A Hyperglycemic Microenvironment Inhibits Tendon-to-Bone Healing through the let-7b-5p/CFTR Pathway

Tendon-to-bone healing is a difficult process in treatment of rotator cuff tear (RCT). In addition, diabetes is an important risk factor for poor tendon-to-bone healing. Therefore, we investigated the specific mechanisms through which diabetes affects tendon-to-bone healing by regulating the Cystic Fibrosis Transmembrane Conductance Regulator (CFTR).

A hyperglycemic microenvironment inhibits TDSC proliferation in vitro via the let-7b-5p/CFTR pathway, and this is a potential mechanism in diabetes-induced poor tendon-to-bone healing.

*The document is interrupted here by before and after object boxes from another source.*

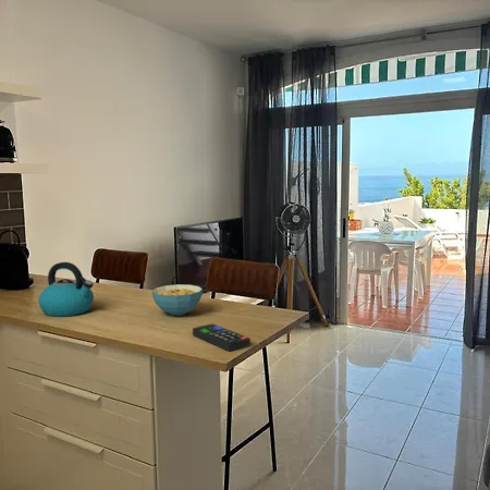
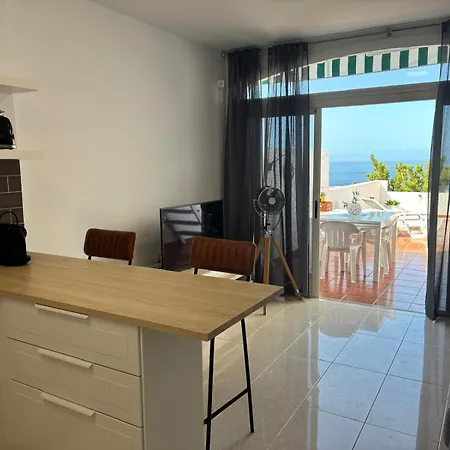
- kettle [37,261,95,318]
- remote control [192,323,252,352]
- cereal bowl [151,283,204,317]
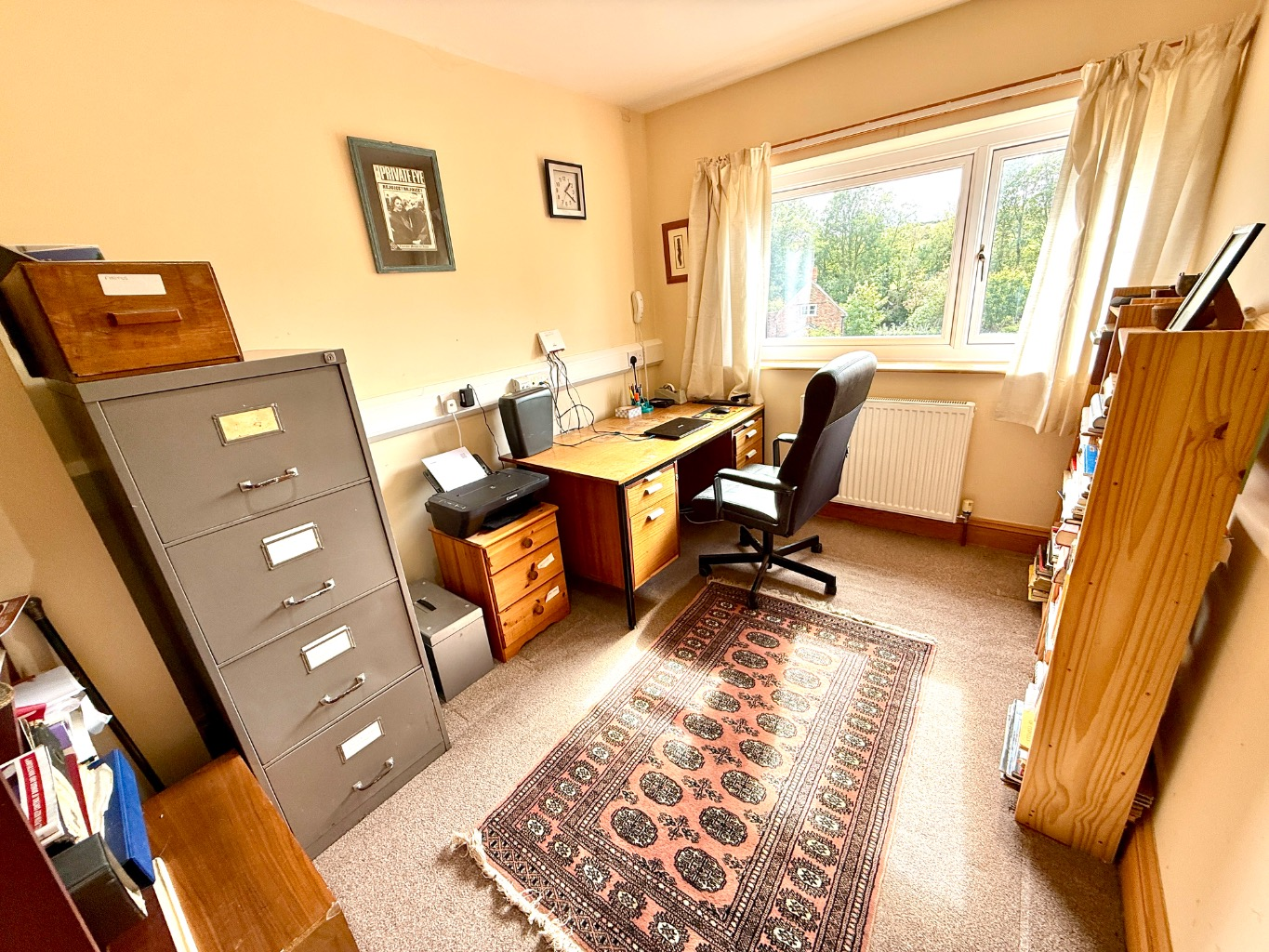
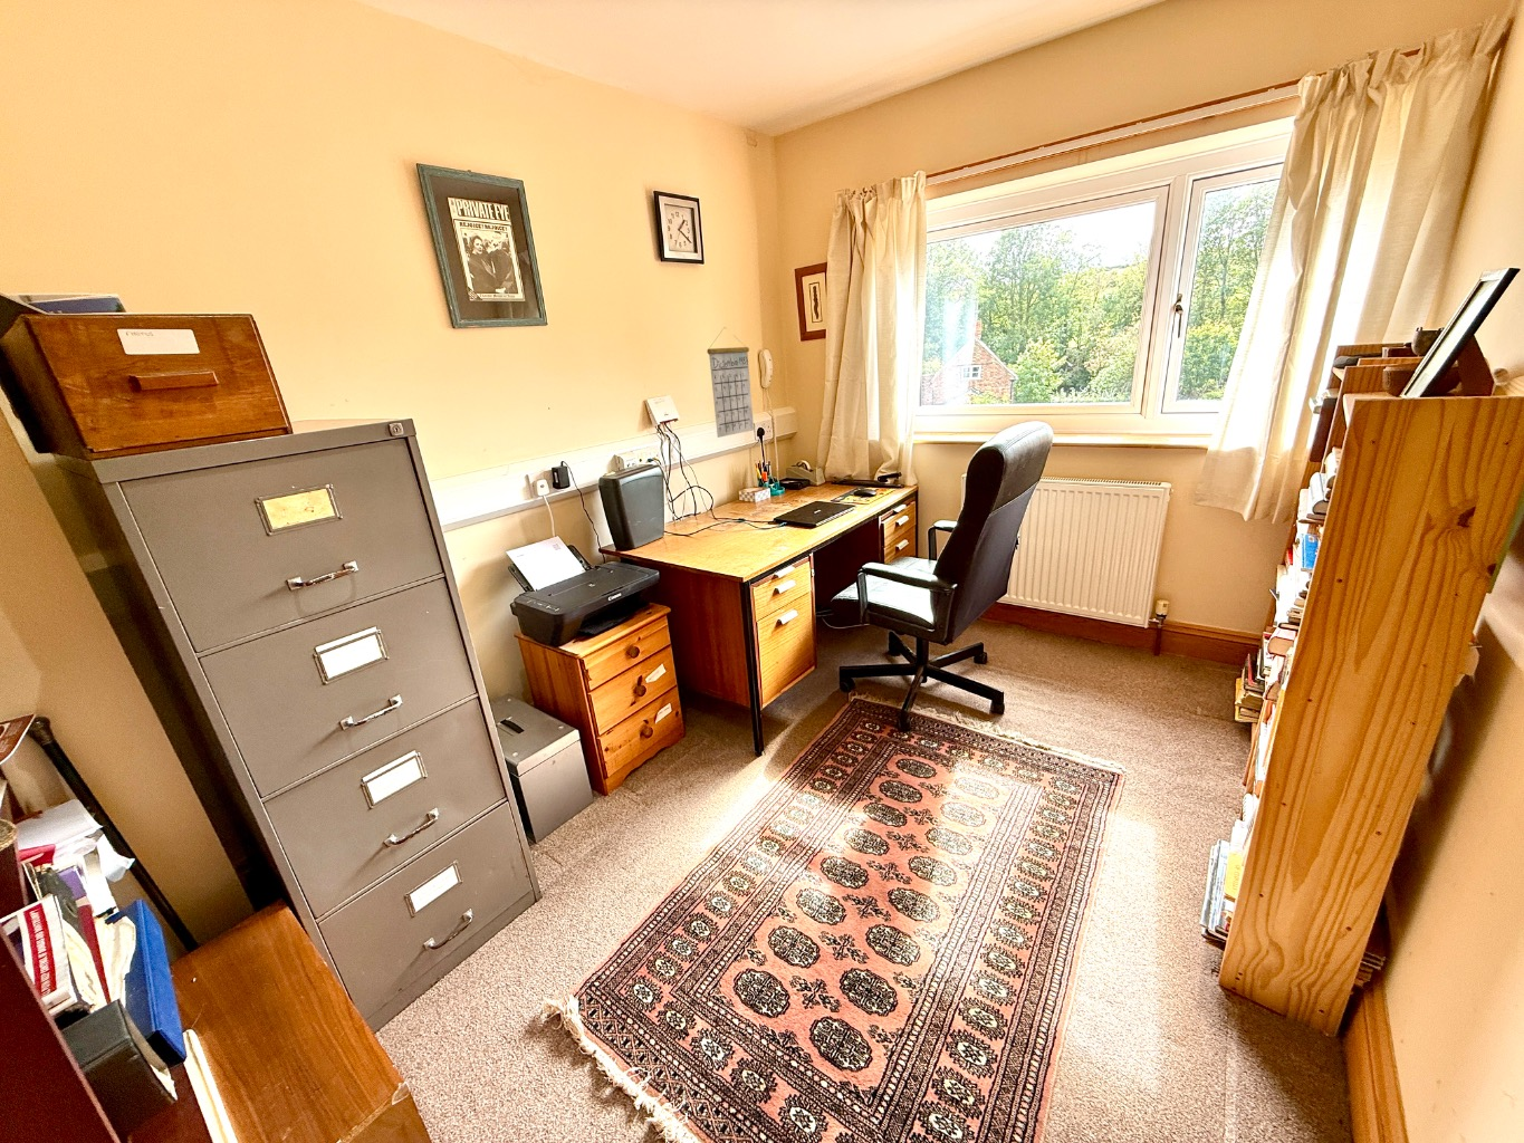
+ calendar [706,325,754,438]
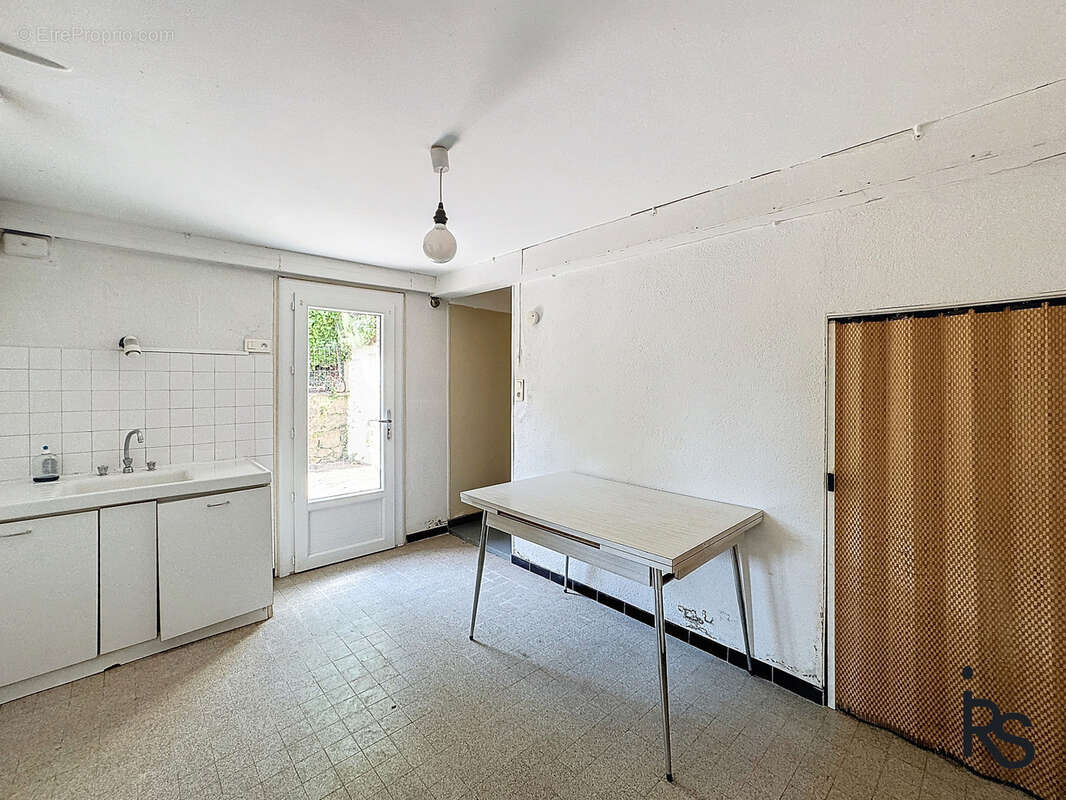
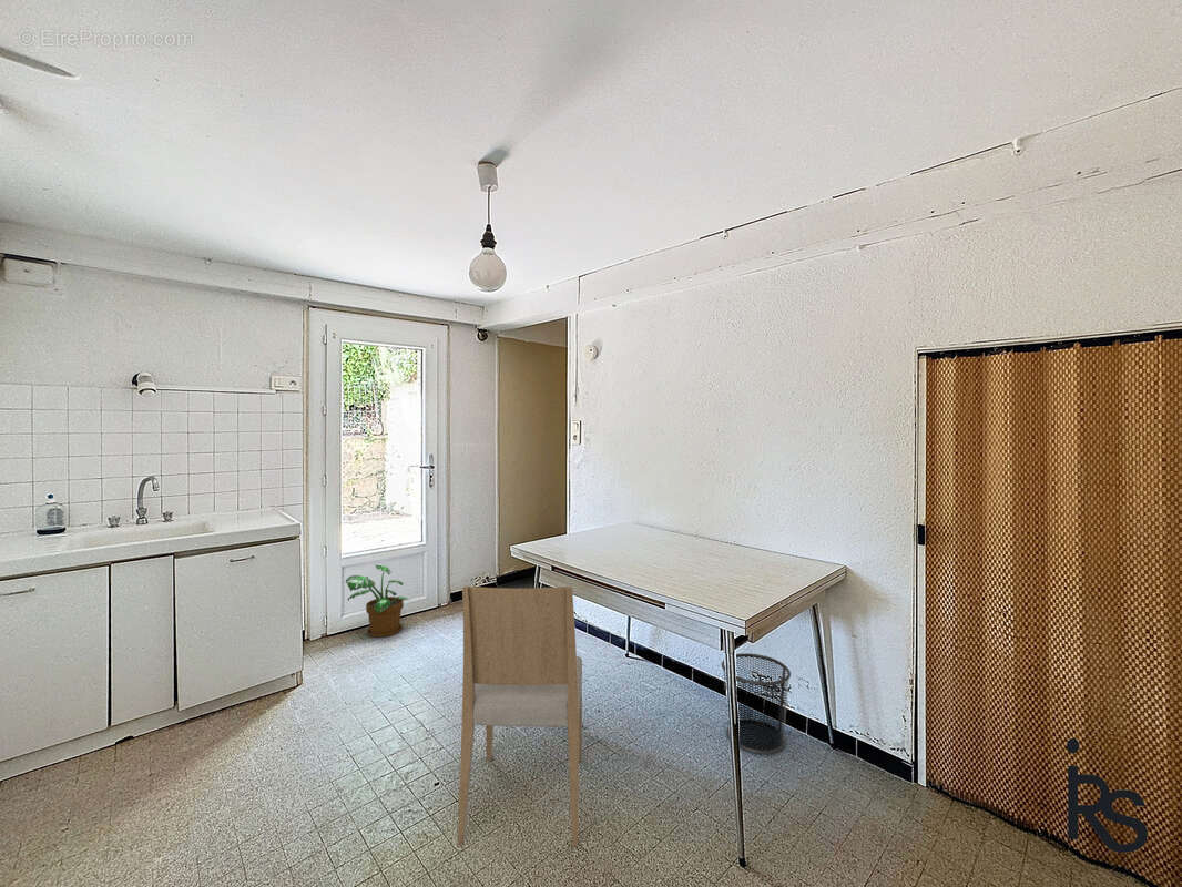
+ potted plant [345,564,409,638]
+ waste bin [721,652,792,755]
+ dining chair [457,584,583,847]
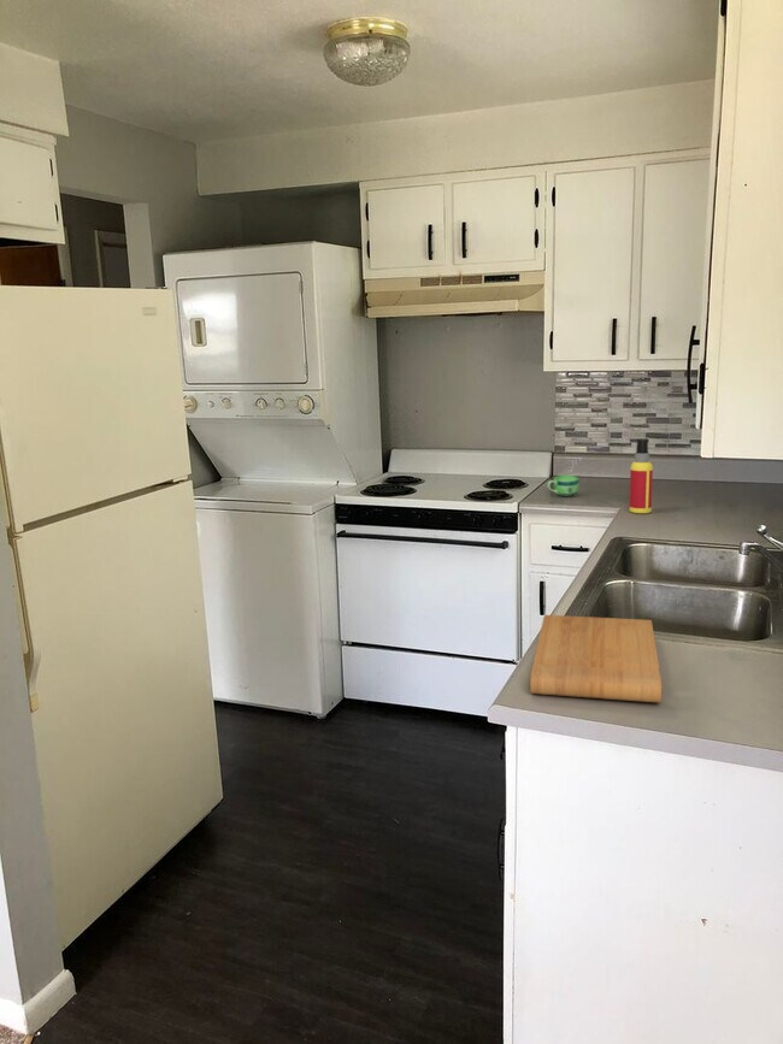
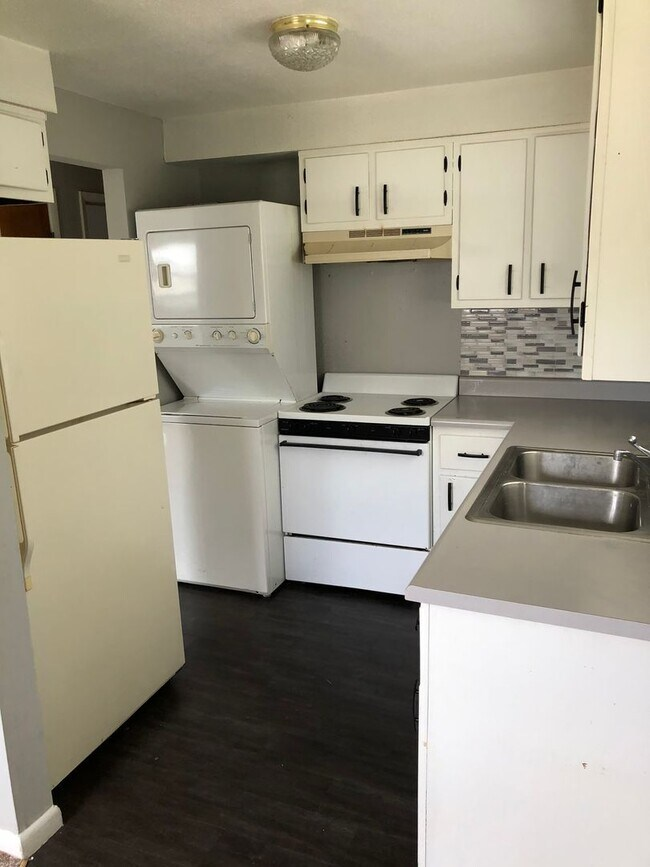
- spray bottle [628,437,654,514]
- cup [546,474,579,497]
- cutting board [529,614,663,703]
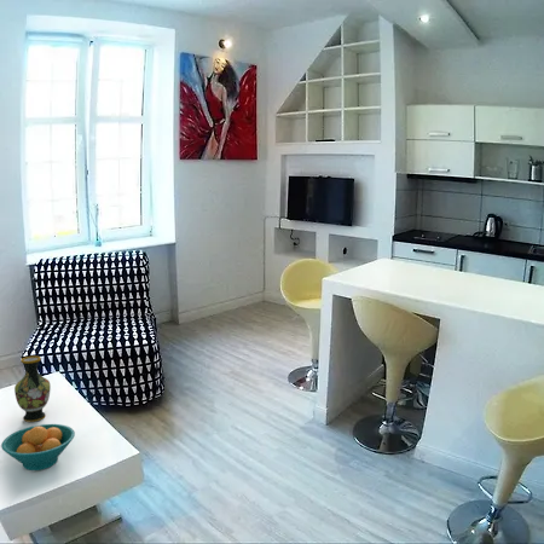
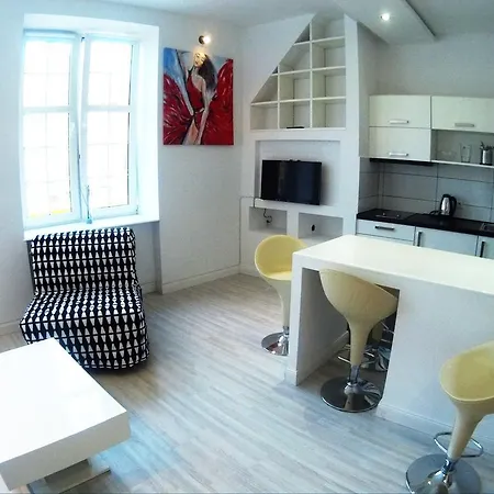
- vase [13,355,52,423]
- fruit bowl [0,423,76,471]
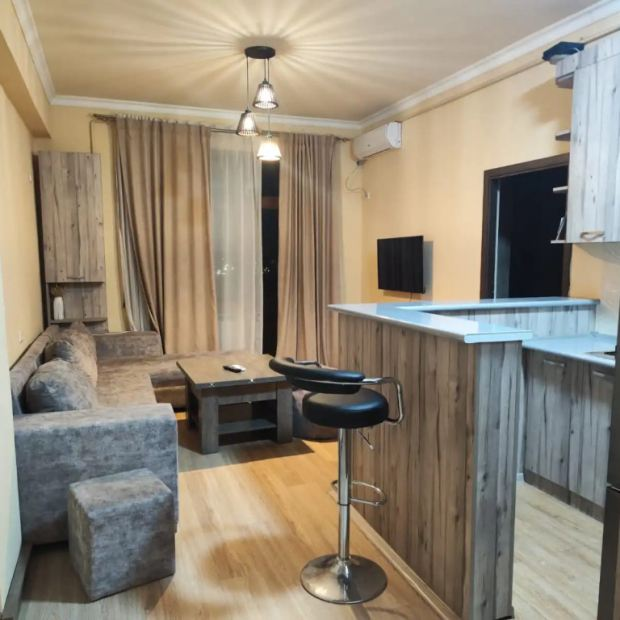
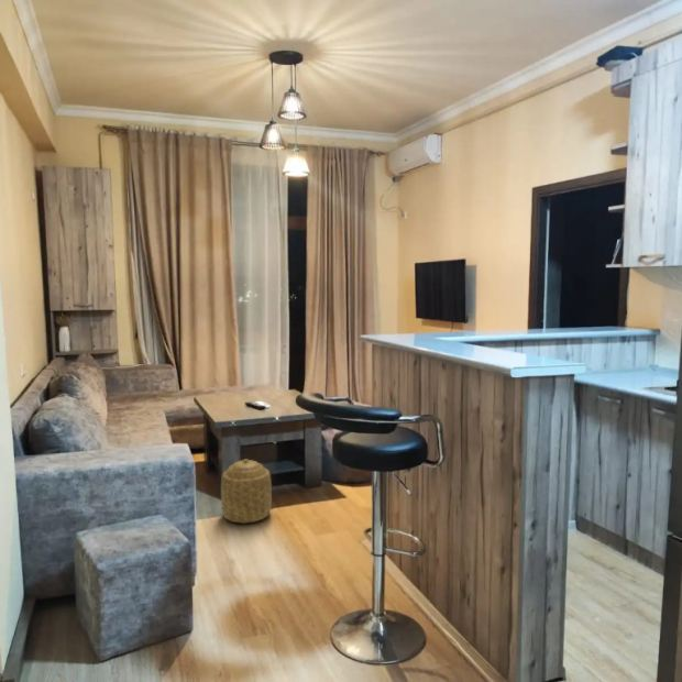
+ basket [220,458,273,525]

Tendon-derived stem cells (TDSCs) were extracted from rats after which their proliferative capacities were evaluated by the MTT assay. The expression levels of CFTR and tendon-related markers were determined by qRT-PCR. Then, bioinformatics analyses and dual luciferase reporter gene assays were used to identify miRNAs with the ability to bind CFTR mRNA. Finally, CFTR was overexpressed in TDSCs to validate the specific mechanisms through which the high glucose microenvironment inhibits tendon-to-bone healing.

The high glucose microenvironment downregulated mRNA expression levels of tendon-related markers and CFTR in TDSCs cultured with different glucose concentrations. Additionally, bioinformatics analyses revealed that let-7b-5p may be regulated by the high glucose microenvironment and can regulate CFTR levels. Moreover, a dual luciferase reporter gene assay was used to confirm that let-7b-5p targets and binds CFTR mRNA. Additional experiments also confirmed that overexpressed CFTR effectively reversed the negative effects of the hyperglycaemic microenvironment and upregulation of let-7b-5p on TDSC proliferation and differentiation. These findings imply that the hyperglycemic microenvironment inhibits CFTR transcription and, consequently, proliferation and differentiation of TDSCs in vitro by upregulating let-7b-5p. Conclusions: A hyperglycemic microenvironment inhibits TDSC proliferation in vitro via the let-7b-5p/CFTR pathway, and this is a potential mechanism in diabetes-induced poor tendon-to-bone healing.